3.Voorvragen; geldigheid van de dagvaarding

3.1
Het standpunt van de verdediging
De raadsman heeft zich op het standpunt gesteld dat de dagvaarding ten aanzien van feit 1 meer subsidiair nietig is, nu de gewijzigde tenlastelegging, die op 20 augustus 2020 tijdens de pro forma zitting is toegewezen, niet aan de verdachte is betekend, terwijl de rechtbank daartoe wel opdracht heeft gegeven op die zitting.
3.2
Het standpunt van de officier van justitie
De officier van justitie heeft zich op het standpunt gesteld dat het verweer van de raadsman dient te worden verworpen, nu het voor de verdachte duidelijk is waartegen hij zich moet verdedigen.
3.3
Het oordeel van de rechtbank
De rechtbank zal de dagvaarding ten aanzien van feit 1 meer subsidiair nietig verklaren, nu de gewijzigde tenlastelegging niet, zoals door de rechtbank is bepaald op de pro forma zitting van 20 augustus 2020, op een bij de wet voorgeschreven wijze aan de verdachte is betekend. De verdachte is daarom niet op de hoogte gesteld van hetgeen hem bij feit 1 meer subsidiair is ten laste gelegd.

4.Bewijsoverwegingen

4.1
Inleiding
Op 15 mei 2020 omstreeks 4.38 uur kwamen er bij de politie diverse meldingen binnen dat er schoten waren gehoord in de omgeving van de [adres 2] te Gouda. Ook de bewoner van [adres 2] , te weten de verdachte, belde naar de politie met de mededeling dat hij had geschoten in zijn woning. De verdachte werd vervolgens om 5.03 uur aangehouden. In zijn woning werden een leeggeschoten pistool en diverse hulzen aangetroffen. De verdachte verklaarde met dat pistool te hebben geschoten.

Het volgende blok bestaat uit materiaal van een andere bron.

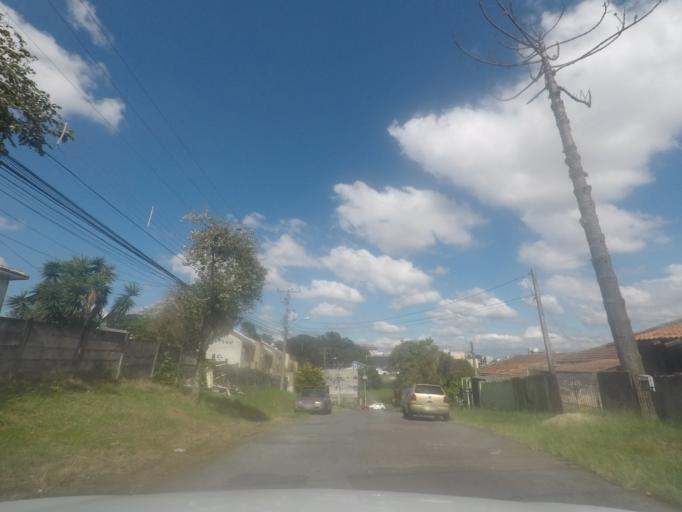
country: BR
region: Parana
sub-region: Pinhais
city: Pinhais
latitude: -25.4823
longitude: -49.2196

In die nacht rond 2.25 uur zou er voorts een poging tot inbraak hebben plaatsgevonden bij de woning van de zus van de verdachte, [naam 1] genaamd, aan de [adres 3] te Rotterdam. Na het afgaan van het alarm heeft de zus van de verdachte de camerabeelden bekeken. Zij zag een man over het hek van haar woning klimmen. Die man herkende zij als de verdachte.
4.2
Het standpunt van de officier van justitie
De officier van justitie heeft zich op het standpunt gesteld dat de verdachte dient te worden vrijgesproken van de onder 1 primair en 3 ten laste gelegde feiten en dat de onder 1 subsidiair en 2 ten laste gelegde feiten wettig en overtuigend bewezen kunnen worden.

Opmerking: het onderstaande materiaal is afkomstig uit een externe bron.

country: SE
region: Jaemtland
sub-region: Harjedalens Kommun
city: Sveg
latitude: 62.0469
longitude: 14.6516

Ten aanzien van feit 1 primair is de officier van mening dat niet kan worden vastgesteld of er een aanmerkelijke kans bestond dat een persoon zou komen te overlijden door het handelen van de verdachte. Ten aanzien van feit 3 is de officier van justitie van mening dat niet vastgesteld kan worden dat de verdachte de persoon is op de camerabeelden. Verder is de officier van justitie van mening dat, ook al zou hij ervan uitgaan dat de verdachte de persoon op de camerabeelden is, niet vastgesteld kan worden dat de verdachte het oogmerk had om in te breken bij zijn zus.
4.3
Het standpunt van de verdediging
De raadsman heeft vrijspraak voor de onder 1 primair en subsidiair en 3 ten laste gelegde feiten bepleit wegens het ontbreken van wettig en overtuigend bewijs. Hij heeft zich gerefereerd aan het oordeel van de rechtbank ten aanzien van feit 2.

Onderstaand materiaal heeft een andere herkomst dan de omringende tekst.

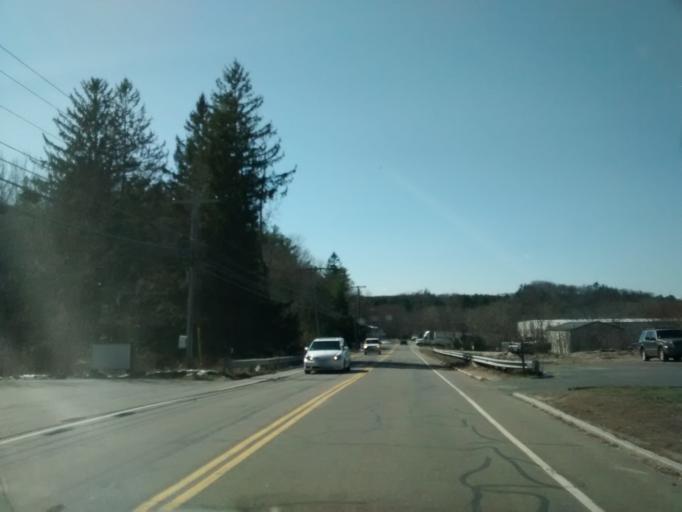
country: US
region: Massachusetts
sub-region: Worcester County
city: Millbury
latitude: 42.1748
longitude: -71.7236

Ten aanzien van feit 1 primair heeft de raadsman het voorwaardelijk verzoek gedaan om het NFI nader te laten rapporteren over de vraag hoe ver een kogel uit het aangetroffen gaspistool (effectief) draagt. Ten aanzien van feit 3 heeft de raadsman het voorwaardelijke verzoek gedaan om een descente te verrichten die eruit bestaat dat de rechtbank van Gouda naar Rotterdam en terug naar Gouda fietst. In Rotterdam kan voorts de lengte van de verdachte worden vergeleken met de hoogte van de poort bij de woning van de zus van de verdachte.
4.4
De beoordeling van de tenlastelegging [1]
Ten aanzien van feit 1
De bewijsmiddelen
De verdachte heeft verklaard dat hij op 15 mei 2020 rond 4.30 uur in zijn woning aan de [adres 2] te Gouda met een omgebouwd gaspistool vanuit het raam op de tweede verdieping zeven keer in de lucht heeft geschoten om een persoon af te schrikken. Een vriend van hem die bij hem op bezoek was, zei dat hij iemand had gezien bij de woning van de verdachte. In de periode vóór 15 mei 2020 heeft de verdachte ook diverse mensen bij zijn woning zien rondlopen. Hij vermoedde dat die mensen, die waarschijnlijk oude bekenden van hem uit het criminele circuit zijn, bij hem wilden gaan inbreken. Mede hierdoor heeft hij het gaspistool gepakt en geschoten om die personen af te schrikken. Voorts heeft de verdachte verklaard dat tegenover zijn woning een flatgebouw van zeven verdiepingen gevestigd is. Hij kan zich voorstellen dat mensen die in dat flatgebouw woonden, zijn geschrokken door zijn handelen. [2]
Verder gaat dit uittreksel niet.